The dispute in the U.S. Court of Appeals for the Fourth Circuit pits the U.S. Army against contractor American Management Services LLC, doing business as Pinnacle, a real estate management company whose portfolio includes military housing, apartment buildings and retail complexes.

Pinnacle’s attorneys in the Washington office of Greenberg Traurig contend that a rival government contractor, Clark Realty Capital, conducted a behind-the-scenes campaign to convince the Army to boot Pinnacle from 50-year property management deals for soldier housing in Virginia and Georgia. Pinnacle wants to find out what Clark revealed to the Army.

Pinnacle unsuccessfully urged a federal trial judge in Alexandria, Va., to force the Army, represented by the U.S. Attorney’s Office for the Eastern District of Virginia, to disclose the communication Clark presented in May 2010. The appellate court is now weighing whether the documents that Clark’s lawyers at Kirkland & Ellis prepared should remain confidential under the federal public records law.
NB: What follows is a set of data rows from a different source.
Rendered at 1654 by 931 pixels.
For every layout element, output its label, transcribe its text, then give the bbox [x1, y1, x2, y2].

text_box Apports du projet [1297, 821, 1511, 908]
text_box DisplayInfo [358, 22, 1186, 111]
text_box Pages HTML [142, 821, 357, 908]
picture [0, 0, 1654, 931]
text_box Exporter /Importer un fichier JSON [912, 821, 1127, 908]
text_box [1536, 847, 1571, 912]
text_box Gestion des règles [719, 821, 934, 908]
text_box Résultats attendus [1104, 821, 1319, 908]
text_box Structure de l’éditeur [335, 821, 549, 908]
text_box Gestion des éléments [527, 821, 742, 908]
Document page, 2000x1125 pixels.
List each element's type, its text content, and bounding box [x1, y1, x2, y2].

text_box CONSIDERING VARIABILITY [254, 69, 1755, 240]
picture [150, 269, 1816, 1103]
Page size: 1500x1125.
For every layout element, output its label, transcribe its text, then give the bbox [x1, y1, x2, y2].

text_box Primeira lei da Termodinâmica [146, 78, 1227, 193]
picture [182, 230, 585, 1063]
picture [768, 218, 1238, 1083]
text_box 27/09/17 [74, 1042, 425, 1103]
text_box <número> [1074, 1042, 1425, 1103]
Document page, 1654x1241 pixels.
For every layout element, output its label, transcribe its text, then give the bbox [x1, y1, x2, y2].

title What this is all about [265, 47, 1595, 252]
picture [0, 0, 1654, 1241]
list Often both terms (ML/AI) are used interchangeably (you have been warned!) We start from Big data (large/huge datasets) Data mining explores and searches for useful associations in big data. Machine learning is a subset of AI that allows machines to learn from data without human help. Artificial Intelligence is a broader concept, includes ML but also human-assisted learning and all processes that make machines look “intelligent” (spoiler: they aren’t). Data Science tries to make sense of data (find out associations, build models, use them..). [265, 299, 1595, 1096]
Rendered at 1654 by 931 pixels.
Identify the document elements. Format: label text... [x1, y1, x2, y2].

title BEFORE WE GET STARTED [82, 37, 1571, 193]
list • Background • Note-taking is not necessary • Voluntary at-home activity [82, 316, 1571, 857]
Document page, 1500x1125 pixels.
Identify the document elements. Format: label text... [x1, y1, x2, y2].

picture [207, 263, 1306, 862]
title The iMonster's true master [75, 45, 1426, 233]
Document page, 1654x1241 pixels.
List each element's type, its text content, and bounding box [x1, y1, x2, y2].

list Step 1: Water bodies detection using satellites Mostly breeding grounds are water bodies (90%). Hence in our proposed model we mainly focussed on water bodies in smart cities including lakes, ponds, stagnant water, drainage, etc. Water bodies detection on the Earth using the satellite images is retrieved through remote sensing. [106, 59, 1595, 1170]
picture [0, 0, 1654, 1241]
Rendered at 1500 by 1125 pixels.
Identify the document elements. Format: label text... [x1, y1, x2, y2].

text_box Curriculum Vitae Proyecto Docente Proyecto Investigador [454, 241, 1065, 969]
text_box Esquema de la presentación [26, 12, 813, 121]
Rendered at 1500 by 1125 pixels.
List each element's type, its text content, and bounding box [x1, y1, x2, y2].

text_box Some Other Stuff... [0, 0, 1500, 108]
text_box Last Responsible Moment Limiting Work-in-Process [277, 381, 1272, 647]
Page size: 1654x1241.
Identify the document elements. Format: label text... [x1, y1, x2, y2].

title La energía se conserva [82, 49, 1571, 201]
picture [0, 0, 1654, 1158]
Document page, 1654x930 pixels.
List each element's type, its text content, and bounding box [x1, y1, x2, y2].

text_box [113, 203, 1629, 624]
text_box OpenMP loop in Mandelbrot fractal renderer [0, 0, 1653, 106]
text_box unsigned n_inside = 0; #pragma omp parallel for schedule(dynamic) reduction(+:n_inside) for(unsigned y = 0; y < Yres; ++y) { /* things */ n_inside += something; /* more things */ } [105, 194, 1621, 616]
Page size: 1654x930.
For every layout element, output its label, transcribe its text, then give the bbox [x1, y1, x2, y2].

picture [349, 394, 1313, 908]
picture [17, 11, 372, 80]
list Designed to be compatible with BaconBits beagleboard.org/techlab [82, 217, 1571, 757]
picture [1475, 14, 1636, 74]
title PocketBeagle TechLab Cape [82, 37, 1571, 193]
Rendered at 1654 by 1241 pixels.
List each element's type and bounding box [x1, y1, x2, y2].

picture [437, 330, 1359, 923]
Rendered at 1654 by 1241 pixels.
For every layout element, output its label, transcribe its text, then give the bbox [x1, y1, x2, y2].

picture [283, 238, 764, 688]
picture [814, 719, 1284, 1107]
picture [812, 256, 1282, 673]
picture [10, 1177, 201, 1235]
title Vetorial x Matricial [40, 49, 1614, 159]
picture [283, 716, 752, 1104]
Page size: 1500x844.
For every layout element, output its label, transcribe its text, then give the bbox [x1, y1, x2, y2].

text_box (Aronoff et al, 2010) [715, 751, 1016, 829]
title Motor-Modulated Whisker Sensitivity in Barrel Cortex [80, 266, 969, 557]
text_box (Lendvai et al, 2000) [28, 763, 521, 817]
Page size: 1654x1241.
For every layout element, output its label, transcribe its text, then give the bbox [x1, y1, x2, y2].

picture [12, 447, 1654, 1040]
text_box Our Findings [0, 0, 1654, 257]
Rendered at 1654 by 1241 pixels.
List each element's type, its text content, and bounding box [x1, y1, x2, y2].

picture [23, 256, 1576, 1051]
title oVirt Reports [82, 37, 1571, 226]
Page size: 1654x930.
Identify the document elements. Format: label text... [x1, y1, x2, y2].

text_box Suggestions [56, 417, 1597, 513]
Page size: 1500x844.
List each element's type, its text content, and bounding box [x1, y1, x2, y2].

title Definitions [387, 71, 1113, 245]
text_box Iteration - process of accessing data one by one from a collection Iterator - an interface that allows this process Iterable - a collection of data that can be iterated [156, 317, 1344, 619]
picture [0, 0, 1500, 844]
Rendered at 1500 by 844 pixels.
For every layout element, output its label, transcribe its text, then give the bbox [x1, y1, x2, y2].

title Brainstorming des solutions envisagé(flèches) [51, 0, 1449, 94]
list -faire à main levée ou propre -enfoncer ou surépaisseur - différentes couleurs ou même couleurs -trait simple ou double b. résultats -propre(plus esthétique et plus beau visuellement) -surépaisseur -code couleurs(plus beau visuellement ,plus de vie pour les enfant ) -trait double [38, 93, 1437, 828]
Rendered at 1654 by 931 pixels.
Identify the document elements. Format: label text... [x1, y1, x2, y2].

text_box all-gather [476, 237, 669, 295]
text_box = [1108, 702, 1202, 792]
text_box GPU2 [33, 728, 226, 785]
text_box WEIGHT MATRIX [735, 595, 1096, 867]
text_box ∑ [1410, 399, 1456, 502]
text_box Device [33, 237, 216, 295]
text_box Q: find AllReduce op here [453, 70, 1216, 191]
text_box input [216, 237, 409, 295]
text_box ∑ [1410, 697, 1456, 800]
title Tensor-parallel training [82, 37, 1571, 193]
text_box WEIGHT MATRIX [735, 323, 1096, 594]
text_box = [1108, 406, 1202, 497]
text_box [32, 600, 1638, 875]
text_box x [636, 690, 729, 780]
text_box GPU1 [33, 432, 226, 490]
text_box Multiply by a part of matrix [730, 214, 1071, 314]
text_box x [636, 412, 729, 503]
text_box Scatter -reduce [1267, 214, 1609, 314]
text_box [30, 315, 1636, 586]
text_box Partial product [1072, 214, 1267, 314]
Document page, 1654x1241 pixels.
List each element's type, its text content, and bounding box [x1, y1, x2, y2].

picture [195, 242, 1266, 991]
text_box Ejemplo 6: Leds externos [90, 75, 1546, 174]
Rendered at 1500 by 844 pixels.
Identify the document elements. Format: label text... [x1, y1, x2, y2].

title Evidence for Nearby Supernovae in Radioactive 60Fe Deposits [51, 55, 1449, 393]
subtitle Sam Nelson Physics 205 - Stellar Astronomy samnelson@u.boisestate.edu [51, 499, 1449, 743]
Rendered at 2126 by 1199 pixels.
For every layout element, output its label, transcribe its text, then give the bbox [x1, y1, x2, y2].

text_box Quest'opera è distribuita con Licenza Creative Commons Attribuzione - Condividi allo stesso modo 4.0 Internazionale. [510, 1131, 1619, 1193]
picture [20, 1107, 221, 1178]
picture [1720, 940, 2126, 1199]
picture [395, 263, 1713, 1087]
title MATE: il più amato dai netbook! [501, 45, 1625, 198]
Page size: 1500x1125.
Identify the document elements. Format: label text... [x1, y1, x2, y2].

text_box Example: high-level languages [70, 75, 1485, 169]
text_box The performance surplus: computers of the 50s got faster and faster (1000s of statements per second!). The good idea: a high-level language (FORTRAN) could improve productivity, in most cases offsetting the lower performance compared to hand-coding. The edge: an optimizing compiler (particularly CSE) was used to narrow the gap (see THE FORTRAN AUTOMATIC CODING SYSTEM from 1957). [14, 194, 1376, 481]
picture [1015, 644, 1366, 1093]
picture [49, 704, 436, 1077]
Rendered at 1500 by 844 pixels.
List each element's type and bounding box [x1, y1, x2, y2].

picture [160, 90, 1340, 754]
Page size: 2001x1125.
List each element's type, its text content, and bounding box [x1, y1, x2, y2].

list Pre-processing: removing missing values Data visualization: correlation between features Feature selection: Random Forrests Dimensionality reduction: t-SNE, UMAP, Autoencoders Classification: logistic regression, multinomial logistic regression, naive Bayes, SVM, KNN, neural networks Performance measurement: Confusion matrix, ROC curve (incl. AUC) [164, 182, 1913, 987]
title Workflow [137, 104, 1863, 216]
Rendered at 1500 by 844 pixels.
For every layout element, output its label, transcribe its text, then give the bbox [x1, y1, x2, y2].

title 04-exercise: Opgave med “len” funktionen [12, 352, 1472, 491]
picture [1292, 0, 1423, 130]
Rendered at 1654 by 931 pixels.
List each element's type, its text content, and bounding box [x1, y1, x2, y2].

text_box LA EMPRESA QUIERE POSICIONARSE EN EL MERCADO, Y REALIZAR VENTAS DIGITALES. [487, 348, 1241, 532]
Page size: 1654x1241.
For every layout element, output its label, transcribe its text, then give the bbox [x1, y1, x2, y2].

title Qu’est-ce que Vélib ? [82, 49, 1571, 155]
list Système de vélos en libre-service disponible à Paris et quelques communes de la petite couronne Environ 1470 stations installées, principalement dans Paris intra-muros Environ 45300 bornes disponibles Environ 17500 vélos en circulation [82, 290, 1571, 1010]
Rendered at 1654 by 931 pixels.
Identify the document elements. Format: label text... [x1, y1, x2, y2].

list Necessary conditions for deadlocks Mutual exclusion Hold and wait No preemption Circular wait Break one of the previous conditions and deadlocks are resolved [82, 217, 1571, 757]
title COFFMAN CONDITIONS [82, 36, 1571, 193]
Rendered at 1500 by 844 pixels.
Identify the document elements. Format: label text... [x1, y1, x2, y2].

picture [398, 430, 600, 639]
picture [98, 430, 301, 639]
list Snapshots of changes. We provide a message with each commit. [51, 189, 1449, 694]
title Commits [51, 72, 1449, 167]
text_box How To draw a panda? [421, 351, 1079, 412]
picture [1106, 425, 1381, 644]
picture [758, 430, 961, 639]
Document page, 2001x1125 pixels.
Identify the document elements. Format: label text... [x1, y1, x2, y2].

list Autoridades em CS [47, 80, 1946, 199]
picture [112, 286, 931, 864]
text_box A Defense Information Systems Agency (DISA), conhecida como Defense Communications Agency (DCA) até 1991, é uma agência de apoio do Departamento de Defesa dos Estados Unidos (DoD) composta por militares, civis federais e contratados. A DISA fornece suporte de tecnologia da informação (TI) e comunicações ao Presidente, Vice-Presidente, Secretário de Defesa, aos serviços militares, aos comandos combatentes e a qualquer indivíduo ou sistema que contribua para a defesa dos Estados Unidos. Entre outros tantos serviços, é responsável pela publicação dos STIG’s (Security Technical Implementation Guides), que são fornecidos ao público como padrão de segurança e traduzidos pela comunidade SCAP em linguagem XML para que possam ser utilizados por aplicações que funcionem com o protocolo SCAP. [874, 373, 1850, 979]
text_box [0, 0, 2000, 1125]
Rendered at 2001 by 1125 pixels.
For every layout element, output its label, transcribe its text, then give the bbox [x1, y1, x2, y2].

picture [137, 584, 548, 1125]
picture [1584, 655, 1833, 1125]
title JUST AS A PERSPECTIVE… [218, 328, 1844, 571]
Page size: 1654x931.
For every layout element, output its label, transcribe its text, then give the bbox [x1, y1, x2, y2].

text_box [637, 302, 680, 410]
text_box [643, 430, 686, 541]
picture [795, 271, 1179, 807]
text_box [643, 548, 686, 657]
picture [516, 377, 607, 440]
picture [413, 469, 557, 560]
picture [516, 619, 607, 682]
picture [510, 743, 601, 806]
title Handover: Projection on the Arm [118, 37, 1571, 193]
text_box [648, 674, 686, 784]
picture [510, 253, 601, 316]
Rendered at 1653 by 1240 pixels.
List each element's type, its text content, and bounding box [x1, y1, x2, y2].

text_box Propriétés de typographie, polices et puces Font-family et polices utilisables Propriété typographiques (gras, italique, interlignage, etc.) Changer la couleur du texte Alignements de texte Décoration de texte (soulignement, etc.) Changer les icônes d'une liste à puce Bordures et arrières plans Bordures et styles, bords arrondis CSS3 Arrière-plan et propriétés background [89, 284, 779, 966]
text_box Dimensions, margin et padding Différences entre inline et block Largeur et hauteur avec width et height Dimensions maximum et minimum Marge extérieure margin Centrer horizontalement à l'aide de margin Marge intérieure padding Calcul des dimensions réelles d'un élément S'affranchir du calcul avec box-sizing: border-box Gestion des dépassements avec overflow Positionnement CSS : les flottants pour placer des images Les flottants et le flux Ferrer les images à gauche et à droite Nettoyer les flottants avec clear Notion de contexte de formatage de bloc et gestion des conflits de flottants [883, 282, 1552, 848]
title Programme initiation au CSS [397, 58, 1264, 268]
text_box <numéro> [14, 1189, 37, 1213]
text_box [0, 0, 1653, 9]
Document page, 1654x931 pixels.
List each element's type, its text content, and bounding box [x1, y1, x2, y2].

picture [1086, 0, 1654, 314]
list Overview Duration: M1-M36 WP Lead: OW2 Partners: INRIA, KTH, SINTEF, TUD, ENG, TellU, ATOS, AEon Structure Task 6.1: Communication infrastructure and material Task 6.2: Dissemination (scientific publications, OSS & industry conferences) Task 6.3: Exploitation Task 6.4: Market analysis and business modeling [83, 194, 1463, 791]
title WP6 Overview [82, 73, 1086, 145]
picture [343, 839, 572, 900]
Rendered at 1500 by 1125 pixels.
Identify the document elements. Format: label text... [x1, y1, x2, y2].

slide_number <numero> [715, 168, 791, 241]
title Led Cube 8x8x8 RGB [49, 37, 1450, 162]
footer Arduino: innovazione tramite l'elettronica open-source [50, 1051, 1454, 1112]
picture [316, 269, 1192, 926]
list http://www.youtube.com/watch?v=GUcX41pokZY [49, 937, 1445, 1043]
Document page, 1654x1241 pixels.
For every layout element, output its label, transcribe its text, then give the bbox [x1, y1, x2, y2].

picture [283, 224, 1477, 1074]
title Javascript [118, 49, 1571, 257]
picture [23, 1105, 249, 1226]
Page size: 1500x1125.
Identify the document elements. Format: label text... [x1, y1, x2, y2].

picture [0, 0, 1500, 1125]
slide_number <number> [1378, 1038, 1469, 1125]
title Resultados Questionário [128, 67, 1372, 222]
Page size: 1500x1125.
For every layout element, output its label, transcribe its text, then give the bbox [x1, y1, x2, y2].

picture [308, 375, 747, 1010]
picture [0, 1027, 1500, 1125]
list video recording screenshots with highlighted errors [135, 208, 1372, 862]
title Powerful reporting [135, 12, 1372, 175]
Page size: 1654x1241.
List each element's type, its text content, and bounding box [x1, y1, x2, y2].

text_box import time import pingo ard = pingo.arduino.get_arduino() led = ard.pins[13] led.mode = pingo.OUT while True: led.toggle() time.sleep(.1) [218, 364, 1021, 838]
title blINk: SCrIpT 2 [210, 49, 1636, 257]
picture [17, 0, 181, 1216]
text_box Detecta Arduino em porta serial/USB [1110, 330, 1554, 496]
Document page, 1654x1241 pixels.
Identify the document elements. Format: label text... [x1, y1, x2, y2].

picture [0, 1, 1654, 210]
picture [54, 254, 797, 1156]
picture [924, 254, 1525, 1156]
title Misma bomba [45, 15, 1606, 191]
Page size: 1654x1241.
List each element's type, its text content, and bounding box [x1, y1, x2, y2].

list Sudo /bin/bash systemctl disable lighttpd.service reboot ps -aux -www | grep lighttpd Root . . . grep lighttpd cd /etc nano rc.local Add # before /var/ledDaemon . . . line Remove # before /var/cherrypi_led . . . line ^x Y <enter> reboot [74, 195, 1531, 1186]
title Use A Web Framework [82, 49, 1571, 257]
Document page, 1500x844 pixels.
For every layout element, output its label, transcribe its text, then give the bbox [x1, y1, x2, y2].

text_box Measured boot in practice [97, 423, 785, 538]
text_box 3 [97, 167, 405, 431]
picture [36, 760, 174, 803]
“How can information about Pinnacle be confidential from Pinnacle? That makes no sense,” Greenberg Traurig litigation partner C. Allen Foster told a Fourth Circuit panel at a hearing October 23. “At some point these exemptions really do have to be interpreted in the light of common sense.”

At issue in the case is whether Clark and the Army had a “common interest agreement”—a legal doctrine that allows parties to keep information secret from another group under the umbrella of mutual legal interests.

Clark, Pinnacle and the Army created various corporate entities to provide housing for soldiers and their families. Clark is now suing Pinnacle in Georgia state court over allegations of fraud and mismanagement. The company sought consent from the Army before bringing the suit against Pinnacle.

Foster argued in the Fourth Circuit that Clark and the Army never had an agreement in the first place, voiding any reliance on the common interest shield. He called Clark a self-interested party that acted “under the cover of secrecy” to get the Army to approve the company’s request to sue Pinnacle—a move that would enrich Clark. “This is nothing but lobbying,” Foster said in the appeals court.

Clark, represented in the state case by the Columbus, Ga., firm Buchanan & Land, is not a party in the records dispute in Virginia. (Jerry Buchanan, a lawyer for Clark, did not return a message seeking comment.)

Pinnacle’s lawyers are challenging a ruling from January in the U.S. District Court for the Eastern District of Virginia. The public should know the truth behind Clark’s allegations, a trial judge said, but a Freedom of Information Act suit isn’t the appropriate path to determine the merits of the claims.

“Pinnacle is correct that there is a public interest in what evidence Clark has against Pinnacle and whether Pinnacle committed the alleged wrongdoing, but that public interest is already served and vindicated in the Georgia state action,” U.S. District Judge T.S. Ellis III said in his decision.

The public interest in the federal case, Ellis said, “is ensuring that entities like Clark continue to provide high-quality, confidential materials to the Army in the future” so that the Army is alerted to potential wrongdoing and able to make “well-informed decisions.”

Julie Ann Edelstein, an assistant U.S. attorney in Alexandria, disputed the notion that Clark and the Army acted improperly to keep documents away from Pinnacle’s lawyers.

“This isn’t a case about a lobbyist,” Edelstein said in the Fourth Circuit. “This is a case where the Army has undertaken a business partnership.”

Allowing Pinnacle to review information that Clark handed over to the Army, Edelstein argued, would make it less likely that another company, in the future, would be as forthcoming with allegations of wrongdoing. A lower-quality submission, Edelstein said, will hurt the government.

Foster said in court papers that a ruling in favor of the Army “would allow private entities to submit with impunity anything to the government, whether true or false, with the comfort of” an unbreakable barrier to public disclosure.

The appellate panel—Chief Judge William Traxler Jr. heard the case with judges James Wynn Jr. and Stephanie Thacker—didn’t immediately rule after the 45-minute hearing.

Wynn questioned why the Army’s business interest with Clark—even without a specified agreement—isn’t enough to establish a common interest between the two groups. “Intuitively, why couldn’t two parties have a common interest without having agreed upon it?” Wynn asked. “Why couldn’t it exist as a matter of fact?”